Possumus ! nous pouvons remporter aussi cette bataille avec l’aide du Seigneur. Soyez persuadés qu’il n’est pas difficile de convertir votre travail en une prière dialoguée ! À peine l’avez-vous offert et avez-vous mis la main à l’ouvrage, que Dieu vous écoute et vous encourage. Nous sommes alors comme des âmes contemplatives, au beau milieu de notre tâche quotidienne. Car nous sommes envahis par la certitude qu’il nous regarde tout en nous demandant une nouvelle victoire sur nous-mêmes : ce petit sacrifice, ce sourire devant la personne importune, cet effort pour donner la priorité au travail le moins agréable, mais le plus urgent, ce soin des détails d’ordre, cette persévérance dans l’accomplissement du devoir alors qu’il serait si facile de l’abandonner, cette volonté de ne pas remettre au lendemain ce que l’on doit terminer le jour même ; et tout cela pour faire plaisir à Dieu notre Père ! Peut-être as-tu aussi placé sur la table, ou dans un endroit discret qui n’attire pas l’attention, ce crucifix qui est pour toi comme un « réveil » de l’esprit contemplatif et un manuel où ton âme et ton intelligence apprennent des leçons de service.

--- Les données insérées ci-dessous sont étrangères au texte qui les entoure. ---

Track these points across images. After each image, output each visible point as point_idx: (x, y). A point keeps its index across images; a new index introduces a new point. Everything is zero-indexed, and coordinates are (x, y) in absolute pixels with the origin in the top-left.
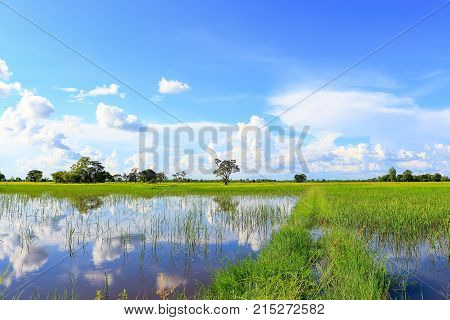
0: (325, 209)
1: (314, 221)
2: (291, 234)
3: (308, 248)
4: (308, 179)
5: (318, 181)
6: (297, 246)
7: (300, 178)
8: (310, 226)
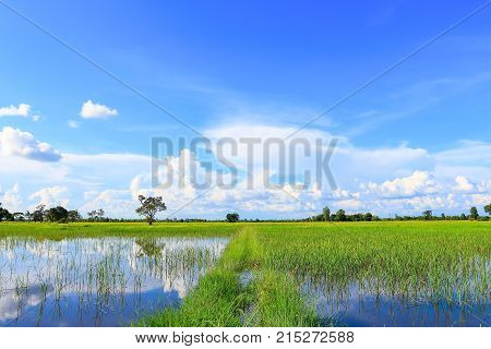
0: (257, 250)
1: (245, 264)
2: (219, 279)
3: (237, 293)
4: (240, 218)
5: (252, 221)
6: (225, 291)
7: (232, 218)
8: (240, 270)
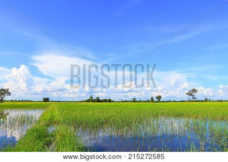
0: (57, 116)
1: (51, 122)
2: (37, 130)
3: (46, 137)
4: (50, 100)
5: (56, 102)
6: (40, 137)
7: (46, 100)
8: (48, 126)
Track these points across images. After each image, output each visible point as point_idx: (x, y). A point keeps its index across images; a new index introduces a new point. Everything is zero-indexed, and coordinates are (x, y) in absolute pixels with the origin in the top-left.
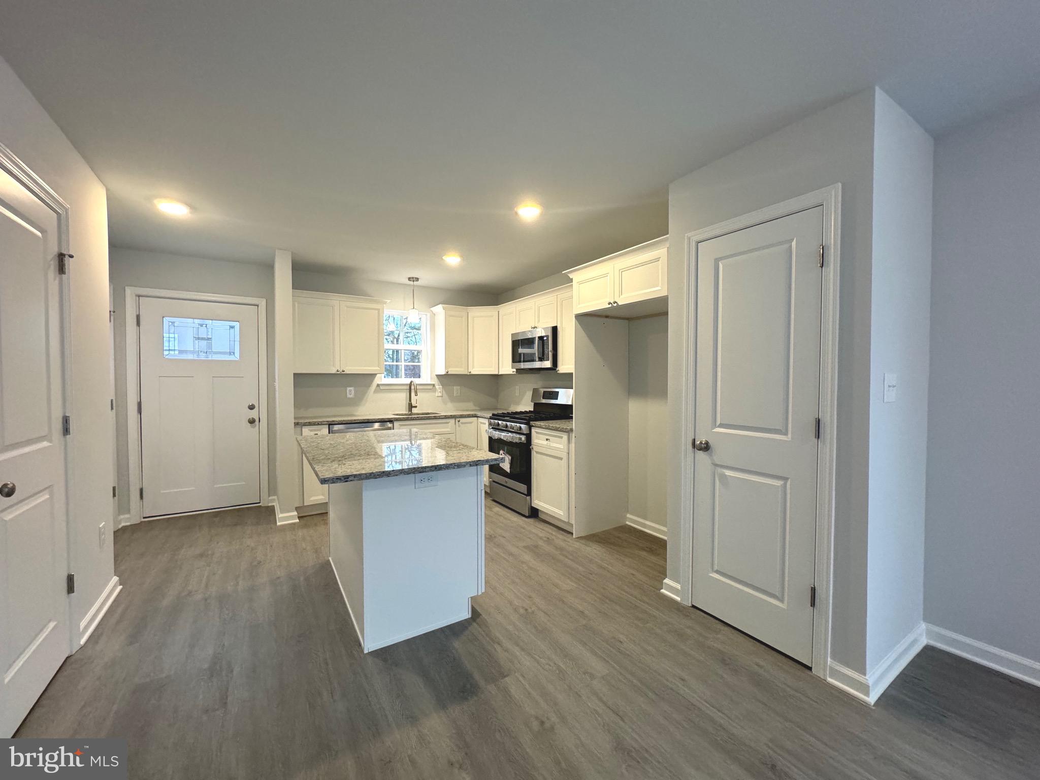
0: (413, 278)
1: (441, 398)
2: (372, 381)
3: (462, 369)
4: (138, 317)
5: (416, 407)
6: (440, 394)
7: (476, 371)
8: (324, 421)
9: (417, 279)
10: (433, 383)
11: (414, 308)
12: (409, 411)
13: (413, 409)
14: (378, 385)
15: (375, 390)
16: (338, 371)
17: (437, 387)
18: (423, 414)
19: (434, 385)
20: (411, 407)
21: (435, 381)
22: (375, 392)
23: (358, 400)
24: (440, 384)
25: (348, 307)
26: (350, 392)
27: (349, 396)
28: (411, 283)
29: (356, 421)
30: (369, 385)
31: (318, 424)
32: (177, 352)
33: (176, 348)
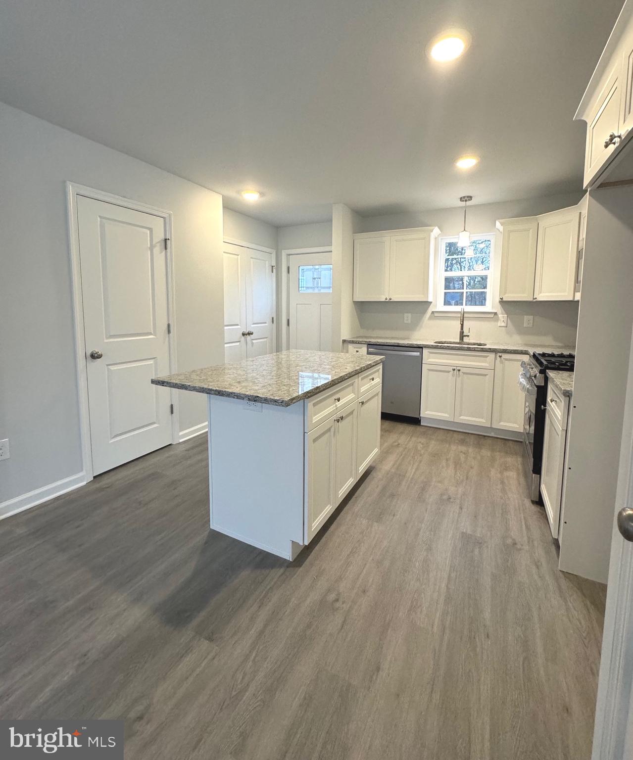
0: (464, 197)
1: (504, 328)
2: (427, 308)
3: (525, 295)
4: (288, 268)
5: (468, 336)
6: (503, 324)
7: (542, 297)
8: (363, 341)
9: (470, 198)
10: (496, 311)
11: (465, 230)
12: (460, 340)
13: (464, 338)
14: (433, 312)
15: (430, 317)
16: (386, 299)
17: (500, 316)
18: (474, 344)
19: (495, 314)
20: (462, 336)
21: (498, 309)
22: (430, 318)
23: (414, 326)
24: (504, 312)
25: (396, 241)
26: (408, 317)
27: (406, 322)
28: (463, 204)
29: (388, 344)
30: (424, 312)
31: (359, 343)
32: (305, 288)
33: (305, 286)
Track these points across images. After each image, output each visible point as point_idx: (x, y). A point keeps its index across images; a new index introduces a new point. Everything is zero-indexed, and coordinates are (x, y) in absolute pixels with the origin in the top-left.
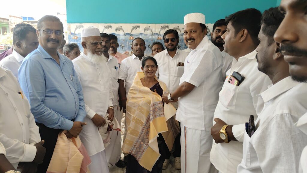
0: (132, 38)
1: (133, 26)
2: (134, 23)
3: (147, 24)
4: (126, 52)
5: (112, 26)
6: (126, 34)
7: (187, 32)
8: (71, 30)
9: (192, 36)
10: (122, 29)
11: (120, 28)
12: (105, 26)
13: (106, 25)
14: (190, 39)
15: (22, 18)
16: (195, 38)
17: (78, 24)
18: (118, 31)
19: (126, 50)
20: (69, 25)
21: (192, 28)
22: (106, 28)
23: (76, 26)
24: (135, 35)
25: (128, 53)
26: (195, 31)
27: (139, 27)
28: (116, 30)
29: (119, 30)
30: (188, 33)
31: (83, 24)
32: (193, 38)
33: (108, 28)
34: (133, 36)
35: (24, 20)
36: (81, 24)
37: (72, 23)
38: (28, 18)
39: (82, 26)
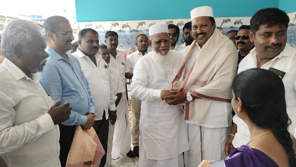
1: (139, 23)
2: (140, 20)
4: (133, 48)
5: (119, 23)
6: (133, 30)
7: (198, 27)
9: (203, 31)
10: (128, 26)
11: (127, 25)
12: (112, 24)
13: (113, 22)
14: (201, 34)
15: (31, 17)
16: (206, 32)
18: (124, 28)
19: (132, 46)
20: (79, 24)
21: (203, 22)
22: (113, 25)
25: (135, 48)
26: (206, 25)
28: (123, 27)
29: (126, 27)
32: (204, 32)
33: (115, 26)
35: (33, 18)
36: (90, 23)
37: (81, 21)
38: (37, 16)
39: (91, 25)
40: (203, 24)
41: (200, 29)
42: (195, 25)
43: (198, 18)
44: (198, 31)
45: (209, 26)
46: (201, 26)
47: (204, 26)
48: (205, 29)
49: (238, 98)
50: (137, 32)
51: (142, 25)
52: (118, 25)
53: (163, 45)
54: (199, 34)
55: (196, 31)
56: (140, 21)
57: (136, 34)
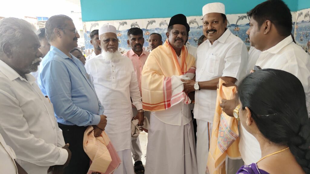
0: (147, 33)
1: (148, 21)
2: (149, 18)
3: (162, 18)
7: (208, 23)
8: (86, 28)
9: (213, 27)
10: (137, 25)
11: (136, 23)
12: (120, 23)
13: (121, 21)
14: (212, 30)
15: (37, 18)
16: (217, 29)
17: (93, 22)
20: (84, 23)
21: (214, 18)
23: (92, 24)
24: (150, 30)
26: (217, 22)
27: (154, 21)
28: (132, 26)
29: (134, 26)
30: (210, 24)
31: (98, 22)
32: (214, 29)
33: (123, 25)
34: (149, 32)
35: (39, 20)
36: (96, 22)
37: (87, 21)
38: (43, 18)
39: (98, 24)
40: (214, 20)
41: (211, 26)
42: (206, 21)
43: (209, 14)
44: (209, 27)
45: (220, 22)
46: (212, 22)
47: (216, 22)
48: (216, 26)
49: (246, 108)
50: (146, 31)
51: (152, 24)
52: (127, 25)
53: (111, 43)
54: (210, 31)
55: (207, 27)
56: (150, 20)
57: (146, 33)
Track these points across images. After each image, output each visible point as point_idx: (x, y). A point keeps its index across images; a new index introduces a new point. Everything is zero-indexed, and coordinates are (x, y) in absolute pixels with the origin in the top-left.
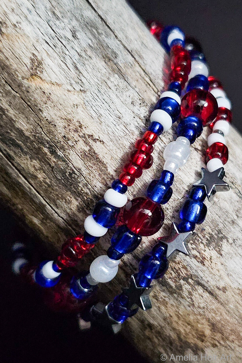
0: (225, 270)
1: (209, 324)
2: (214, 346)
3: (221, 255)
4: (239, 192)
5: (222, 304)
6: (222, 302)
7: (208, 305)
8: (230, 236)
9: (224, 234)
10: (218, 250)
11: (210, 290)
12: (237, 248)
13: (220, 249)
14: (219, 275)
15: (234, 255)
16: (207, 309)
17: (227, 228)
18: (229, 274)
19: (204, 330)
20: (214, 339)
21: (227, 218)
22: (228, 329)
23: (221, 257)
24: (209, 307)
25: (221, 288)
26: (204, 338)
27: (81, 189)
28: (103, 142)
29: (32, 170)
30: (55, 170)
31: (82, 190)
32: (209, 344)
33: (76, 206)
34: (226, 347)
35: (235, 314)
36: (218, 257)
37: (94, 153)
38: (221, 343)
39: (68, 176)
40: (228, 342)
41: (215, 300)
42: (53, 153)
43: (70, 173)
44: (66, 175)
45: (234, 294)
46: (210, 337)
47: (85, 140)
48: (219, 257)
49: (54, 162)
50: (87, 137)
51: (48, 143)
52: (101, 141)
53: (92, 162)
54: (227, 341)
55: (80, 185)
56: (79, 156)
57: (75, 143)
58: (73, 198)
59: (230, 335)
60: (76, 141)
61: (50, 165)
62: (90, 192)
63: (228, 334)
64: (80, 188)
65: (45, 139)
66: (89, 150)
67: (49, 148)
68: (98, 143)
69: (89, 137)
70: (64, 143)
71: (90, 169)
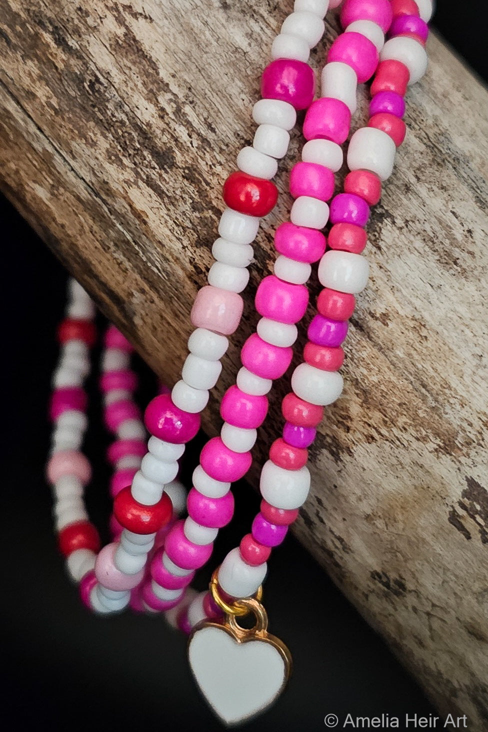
0: (386, 279)
1: (357, 392)
2: (370, 439)
3: (379, 248)
4: (426, 137)
5: (380, 349)
6: (382, 344)
7: (354, 351)
8: (400, 214)
9: (386, 208)
10: (373, 238)
11: (357, 320)
12: (412, 238)
13: (377, 236)
14: (374, 288)
15: (406, 251)
16: (352, 359)
17: (394, 197)
18: (395, 288)
19: (348, 405)
20: (369, 425)
21: (395, 179)
22: (393, 401)
23: (378, 252)
24: (357, 355)
25: (378, 315)
26: (349, 424)
27: (112, 114)
28: (151, 18)
29: (27, 81)
30: (66, 78)
31: (113, 116)
32: (360, 436)
33: (104, 151)
34: (392, 442)
35: (408, 371)
36: (373, 252)
37: (134, 40)
38: (382, 432)
39: (88, 88)
40: (394, 430)
41: (368, 339)
42: (61, 42)
43: (90, 81)
44: (84, 87)
45: (404, 329)
46: (360, 421)
47: (117, 16)
48: (375, 253)
49: (63, 60)
50: (121, 9)
51: (51, 24)
52: (146, 17)
53: (130, 58)
54: (392, 429)
55: (110, 106)
56: (106, 46)
57: (99, 21)
58: (99, 135)
59: (399, 415)
60: (101, 18)
61: (56, 68)
62: (128, 119)
63: (394, 414)
64: (109, 113)
65: (46, 16)
66: (126, 35)
67: (52, 33)
68: (141, 20)
69: (124, 10)
70: (80, 21)
71: (127, 71)
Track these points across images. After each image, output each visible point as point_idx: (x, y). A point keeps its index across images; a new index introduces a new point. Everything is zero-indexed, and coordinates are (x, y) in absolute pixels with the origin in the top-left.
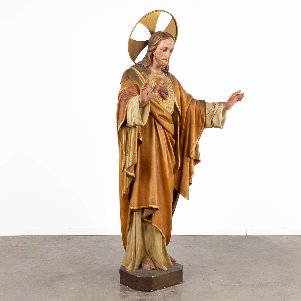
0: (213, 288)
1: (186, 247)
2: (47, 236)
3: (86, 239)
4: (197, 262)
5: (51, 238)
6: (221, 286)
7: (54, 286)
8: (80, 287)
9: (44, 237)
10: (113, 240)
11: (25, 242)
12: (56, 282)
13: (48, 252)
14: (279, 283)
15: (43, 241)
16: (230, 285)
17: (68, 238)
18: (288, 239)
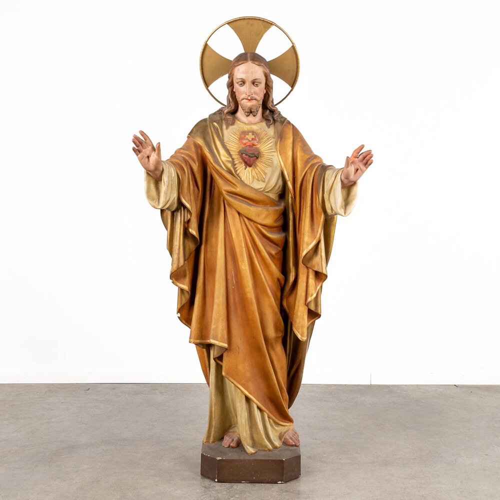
0: (309, 468)
2: (52, 384)
7: (58, 463)
8: (99, 464)
10: (156, 391)
11: (18, 394)
13: (53, 410)
14: (415, 459)
15: (46, 392)
16: (337, 462)
17: (87, 388)
18: (436, 390)
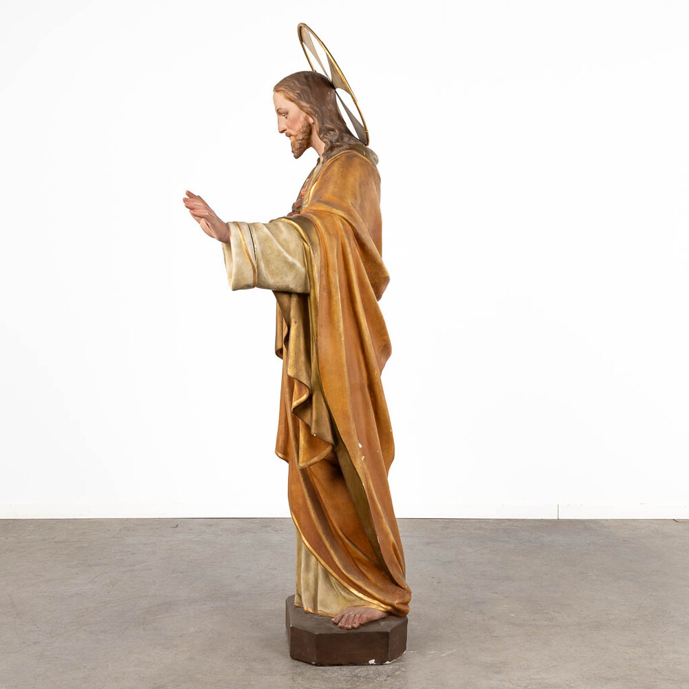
0: (494, 631)
1: (428, 544)
3: (211, 525)
4: (455, 575)
5: (136, 525)
6: (510, 626)
7: (155, 624)
9: (122, 521)
10: (269, 528)
11: (84, 533)
12: (158, 616)
13: (135, 554)
14: (636, 620)
15: (120, 530)
16: (530, 625)
17: (175, 524)
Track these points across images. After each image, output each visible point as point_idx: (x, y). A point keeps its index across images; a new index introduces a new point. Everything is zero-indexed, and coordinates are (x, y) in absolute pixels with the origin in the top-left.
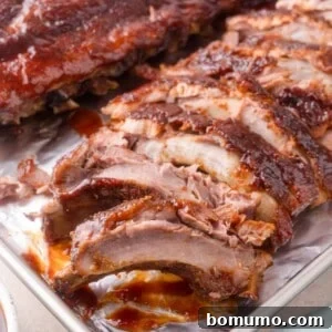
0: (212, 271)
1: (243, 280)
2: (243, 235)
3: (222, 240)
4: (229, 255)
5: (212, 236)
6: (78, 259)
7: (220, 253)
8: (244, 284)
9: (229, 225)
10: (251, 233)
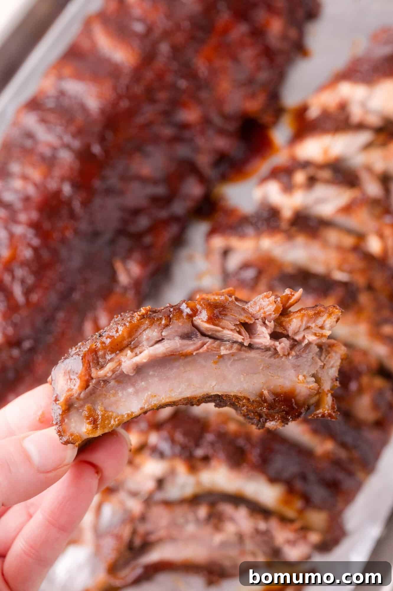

Si tu es décidé — sans extravagance, sans abandonner le monde et au milieu de tes occupations habituelles — à t’engager sur cette voie de la contemplation, tu te sentiras aussitôt l’ami du Maître, avec la mission divine d’ouvrir à l’humanité tout entière les sentiers divins de la terre. Oui, grâce à ton travail, tu contribueras à étendre le royaume du Christ sur tous les continents. Et ce sera une succession d’heures de travail offertes, l’une après l’autre, pour les nations lointaines qui naissent à la foi, pour les peuples d’Orient sauvagement empêchés de professer librement leurs croyances, pour les pays de vieille tradition chrétienne où il semble que la lumière de l’Évangile se soit obscurcie et que les âmes se débattent dans l’obscurité de l’ignorance… Alors quelle valeur acquiert cette heure de travail, le fait de poursuivre ta tâche avec autant d’effort quelques instants de plus, quelques minutes de plus, jusqu’à son achèvement ! C’est ainsi que tu transformes, de façon réaliste et simple, la contemplation en apostolat, en répondant à un besoin impérieux de ton cœur, qui bat à l’unisson avec le Cœur très doux et très miséricordieux de Jésus notre Seigneur.